The former Governor outlined a national approach like the one he ran on in 2008. Its core virtue is that it would equalize the tax treatment of health insurance, ending the destructive federal bias for employer-provided insurance over the individual market and encouraging a consumer market for competitive insurance and more efficient medicine. Health economists across the political spectrum have recognized this distortion for decades.

Mr. Romney also tried to draw a contrast between his new campaign plan and Mr. Obama's reform, saying, for instance, that it would create no new health-care bureaucracies. He neglected to mention that his state plan did precisely that. Mr. Romney's political appointees converted the architecture of the "connector" that was supposed to support individual and small-business insurance choice into a regulatory body dedicated to stamping it out.

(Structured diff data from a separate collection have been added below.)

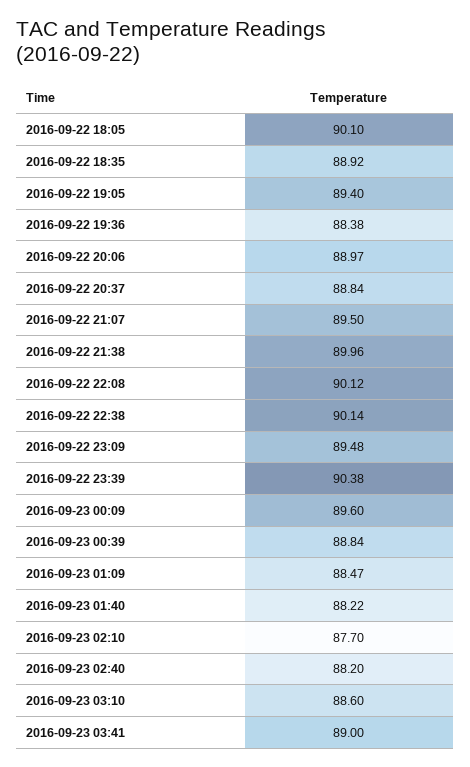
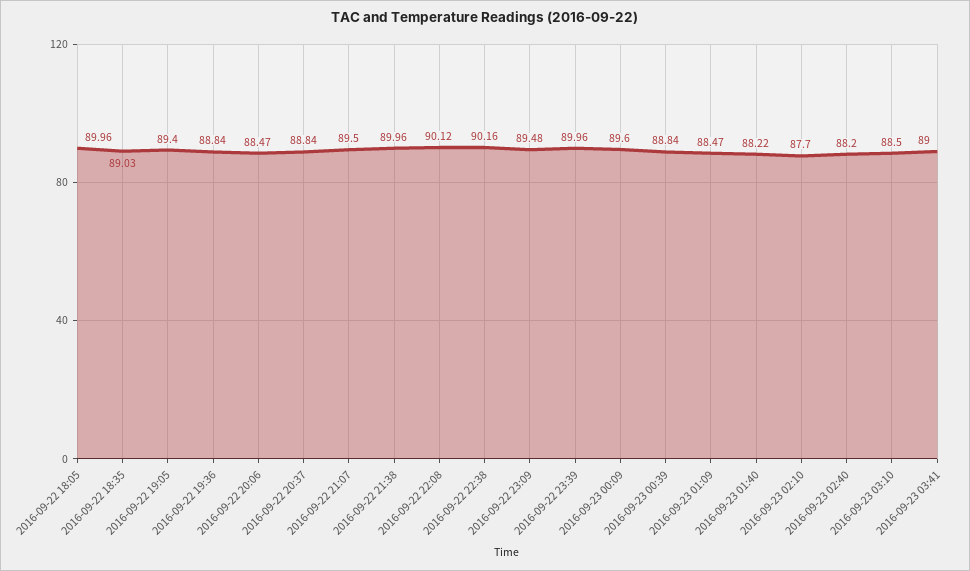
  {
-   "2016-09-22 18:05": 90.1,
+   "2016-09-22 18:05": 89.96,
-   "2016-09-22 18:35": 88.92,
+   "2016-09-22 18:35": 89.03,
    "2016-09-22 19:05": 89.4,
-   "2016-09-22 19:36": 88.38,
+   "2016-09-22 19:36": 88.84,
-   "2016-09-22 20:06": 88.97,
+   "2016-09-22 20:06": 88.47,
    "2016-09-22 20:37": 88.84,
    "2016-09-22 21:07": 89.5,
    "2016-09-22 21:38": 89.96,
    "2016-09-22 22:08": 90.12,
-   "2016-09-22 22:38": 90.14,
+   "2016-09-22 22:38": 90.16,
    "2016-09-22 23:09": 89.48,
-   "2016-09-22 23:39": 90.38,
+   "2016-09-22 23:39": 89.96,
    "2016-09-23 00:09": 89.6,
    "2016-09-23 00:39": 88.84,
    "2016-09-23 01:09": 88.47,
    "2016-09-23 01:40": 88.22,
    "2016-09-23 02:10": 87.7,
    "2016-09-23 02:40": 88.2,
-   "2016-09-23 03:10": 88.6,
+   "2016-09-23 03:10": 88.5,
    "2016-09-23 03:41": 89
  }

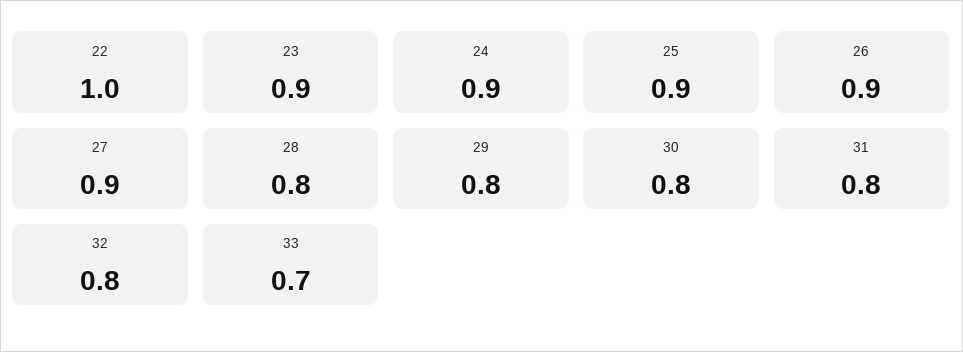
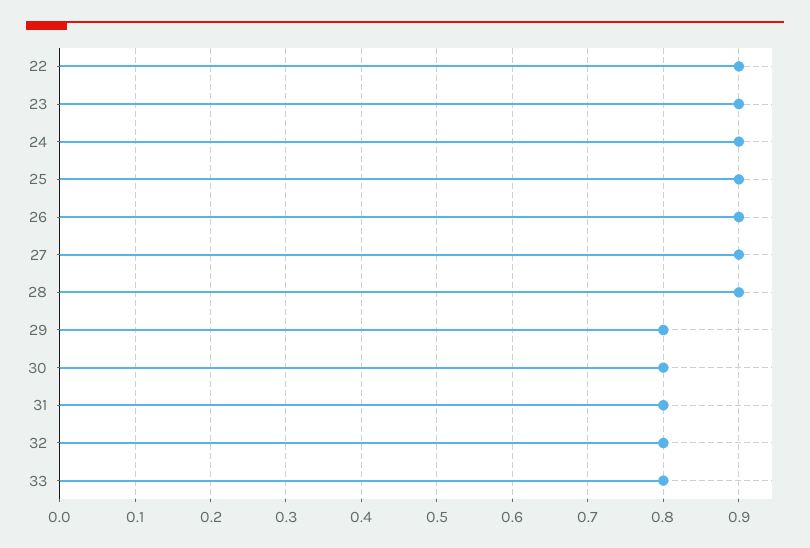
  {
-   "22": 1,
+   "22": 0.9,
    "23": 0.9,
    "24": 0.9,
    "25": 0.9,
    "26": 0.9,
    "27": 0.9,
-   "28": 0.8,
+   "28": 0.9,
    "29": 0.8,
    "30": 0.8,
    "31": 0.8,
    "32": 0.8,
-   "33": 0.7
+   "33": 0.8
  }

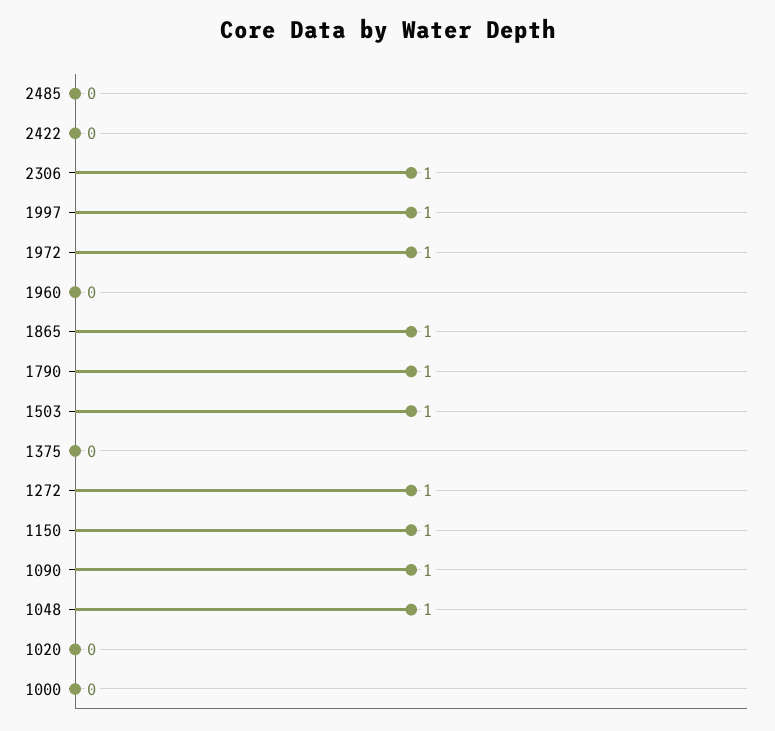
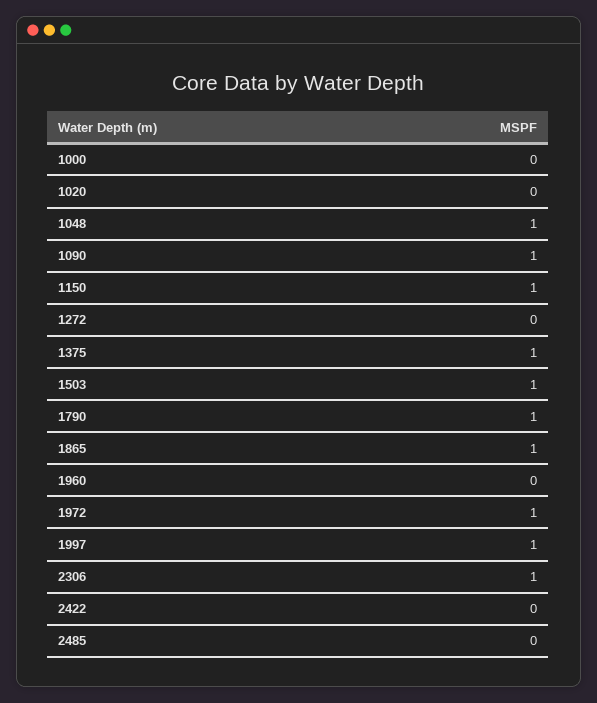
  {
    "2485": 0,
    "2422": 0,
    "2306": 1,
    "1997": 1,
    "1972": 1,
    "1960": 0,
    "1865": 1,
    "1790": 1,
    "1503": 1,
-   "1375": 0,
+   "1375": 1,
-   "1272": 1,
+   "1272": 0,
    "1150": 1,
    "1090": 1,
    "1048": 1,
    "1020": 0,
    "1000": 0
  }

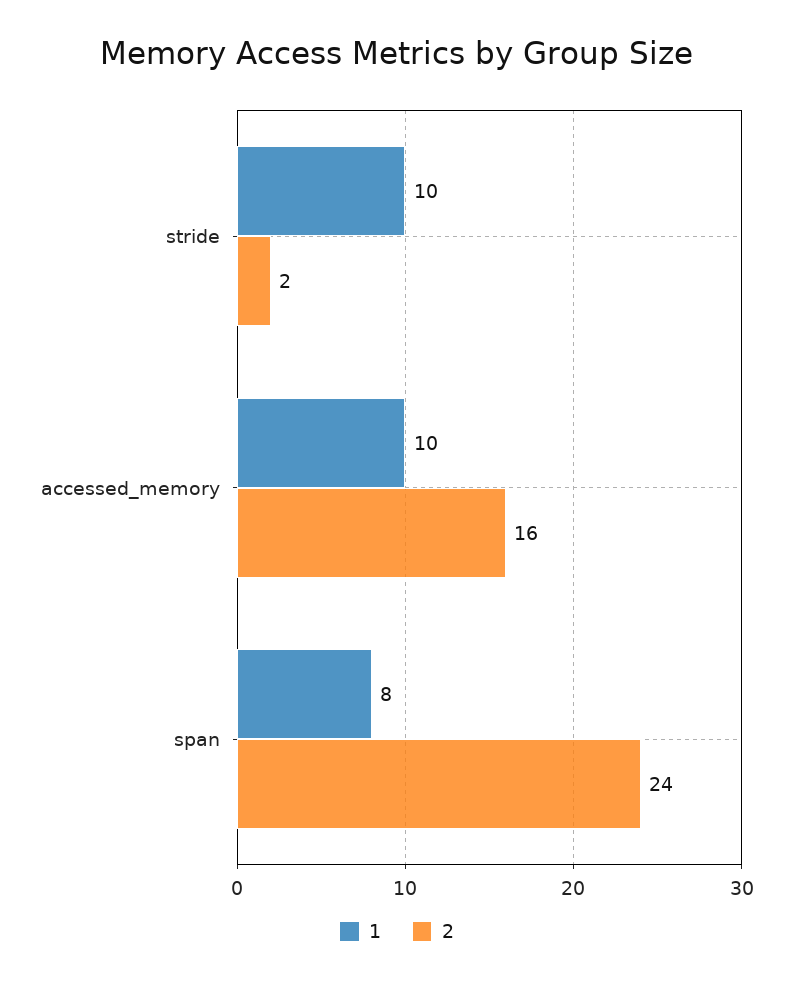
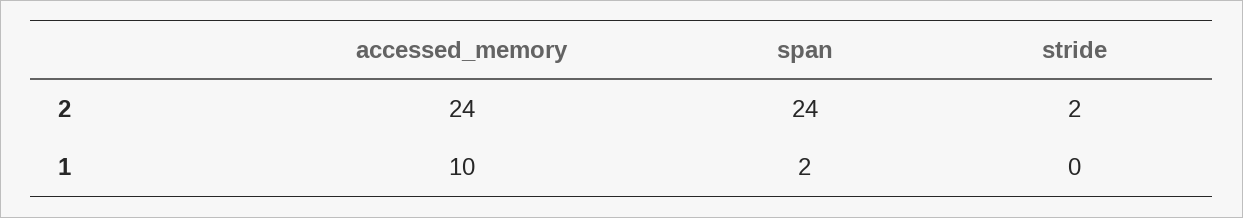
  {
    "1": {
-     "stride": 10,
+     "stride": 0,
      "accessed_memory": 10,
-     "span": 8
+     "span": 2
    },
    "2": {
      "stride": 2,
-     "accessed_memory": 16,
+     "accessed_memory": 24,
      "span": 24
    }
  }

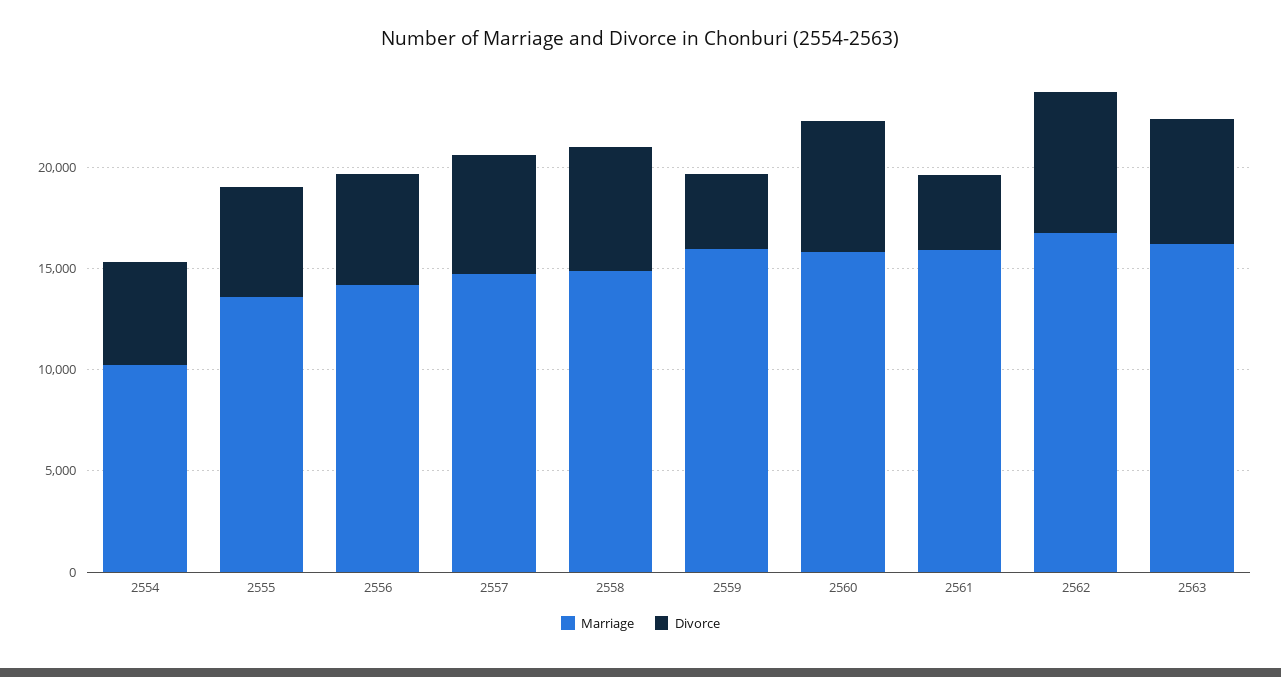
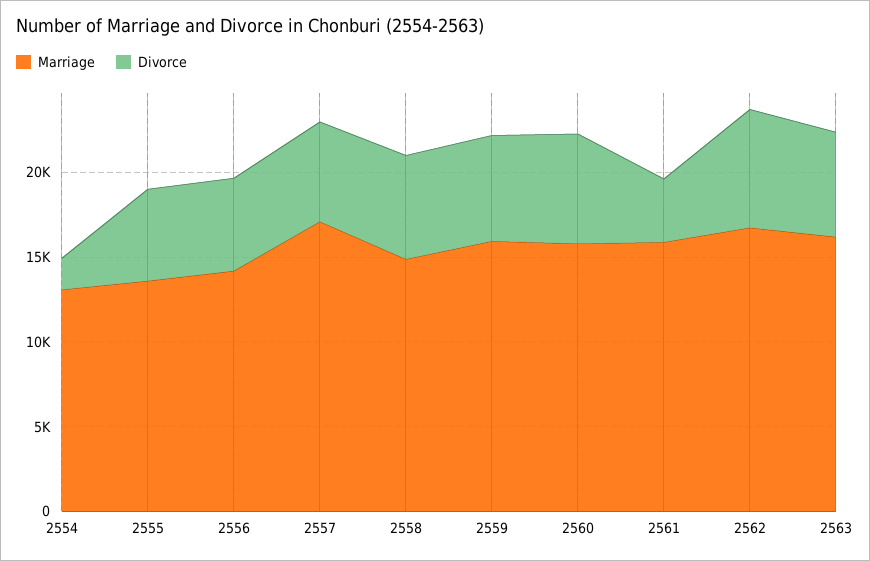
  {
    "Marriage": {
-     "2554": 10000,
+     "2554": 13000,
      "2555": 14000,
      "2556": 14000,
-     "2557": 15000,
+     "2557": 17000,
      "2558": 15000,
      "2559": 16000,
      "2560": 16000,
      "2561": 16000,
      "2562": 17000,
      "2563": 16000
    },
    "Divorce": {
-     "2554": 5000,
+     "2554": 2000,
      "2555": 5000,
      "2556": 5000,
      "2557": 6000,
      "2558": 6000,
-     "2559": 4000,
+     "2559": 6000,
      "2560": 6000,
      "2561": 4000,
      "2562": 7000,
      "2563": 6000
    }
  }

The political tragedy is that Mr. Romney could have emerged as one of ObamaCare's most potent critics had he made different choices two years ago amid one of the country's most consequential debates in generations. He might have said that as Governor he made a good-faith effort to resolve some of health care's long-running dysfunctions, but that it hadn't worked out and that's why state experiments are valuable.

Mr. Romney also sold his plan using the same theories and language as Mr. Obama, and he might have rebutted the President from experience and evidence. Instead, he has lashed himself to the contradiction of attacking Mr. Obama's plan while claiming his own is different.

Many people have tried to talk Mr. Romney down from this daredevil campaign act, but Mr. Romney privately says he doesn't want to reinforce the rap he had in 2008 that he had reinvented himself too often. As a political matter, however, we think it's better to change positions than to try to defend the intellectually indefensible.

Mr. Romney is not taking our advice, as his nearby letter shows. He even said yesterday that he would do it all over again in Massachusetts, which means he is in for a year in which Republicans attack him on policy while Democrats defend him on policy but attack him as a hypocrite. Who knows what GOP voters will make of all this, but we won't be surprised if Mr. Romney's campaign suffers as many broken bones (433) as Knievel.